= 本文抜粋 =
◇ ◇ ◇ ◇

まずはAmazonさんの紹介ページから。

書物が駆逐される世界。旅を続ける英国人少年・クリスは、
検閲官に追われるユユと名乗る少女と出会う。彼女と共に追い詰められたクリスの前に、
彼を救うべく少年検閲官・エノが現れる。三人は、少女が追われる原因である宝石の形をした
『ミステリ』の結晶『小道具(ガジェット)』をいち早く回収すべく、
オルゴール職人たちが住む海墟の洋館に向かったが……。
そこで三人を待ち受けていたのは、職人たちを襲う連続不可能殺人だった! 
先に到着していたもう一人の少年検閲官・カルテの支配下に置かれた場所で、
三人は犯人を突き止めるべく、トリックの解明に挑む。著者渾身の力作!


少年検閲官シリーズ第2弾。
前作よりさらにボリュームが増し、2人目の少年検閲官も登場します。


以下、ネタバレ。

◇ ◇ ◇ ◇

(データ項目)
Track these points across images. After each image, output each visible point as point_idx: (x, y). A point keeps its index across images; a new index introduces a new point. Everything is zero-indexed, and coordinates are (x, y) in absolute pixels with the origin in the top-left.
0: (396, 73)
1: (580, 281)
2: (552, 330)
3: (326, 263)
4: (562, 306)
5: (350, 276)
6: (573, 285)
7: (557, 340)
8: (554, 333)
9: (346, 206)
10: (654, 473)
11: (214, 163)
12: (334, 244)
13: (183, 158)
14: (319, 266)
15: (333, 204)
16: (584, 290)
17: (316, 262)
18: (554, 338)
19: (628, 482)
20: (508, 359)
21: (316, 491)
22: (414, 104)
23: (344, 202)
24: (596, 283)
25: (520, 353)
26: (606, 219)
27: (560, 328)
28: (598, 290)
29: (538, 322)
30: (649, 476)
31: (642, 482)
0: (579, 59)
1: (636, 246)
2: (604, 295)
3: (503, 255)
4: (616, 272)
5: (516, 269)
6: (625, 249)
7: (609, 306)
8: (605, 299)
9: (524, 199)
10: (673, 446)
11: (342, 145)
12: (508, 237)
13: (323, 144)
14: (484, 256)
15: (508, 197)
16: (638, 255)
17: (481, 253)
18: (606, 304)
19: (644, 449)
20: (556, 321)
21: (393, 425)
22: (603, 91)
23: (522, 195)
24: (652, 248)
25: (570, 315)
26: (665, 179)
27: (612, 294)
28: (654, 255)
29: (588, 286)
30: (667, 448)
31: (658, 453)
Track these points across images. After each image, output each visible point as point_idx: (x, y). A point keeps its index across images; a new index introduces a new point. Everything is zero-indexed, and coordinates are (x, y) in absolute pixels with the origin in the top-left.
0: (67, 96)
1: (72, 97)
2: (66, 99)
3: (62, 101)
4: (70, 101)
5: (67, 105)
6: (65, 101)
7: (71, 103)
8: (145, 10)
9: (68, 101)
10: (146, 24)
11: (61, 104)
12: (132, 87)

◇ ◇ ◇ ◇

= 課題内容 =
本文抜粋の中で名前が挙げられている登場人物を、すべて書き出してください。 データは別の出典から取られたものです。

= 解答 =
クリス、ユユ、エノ、カルテの4人です。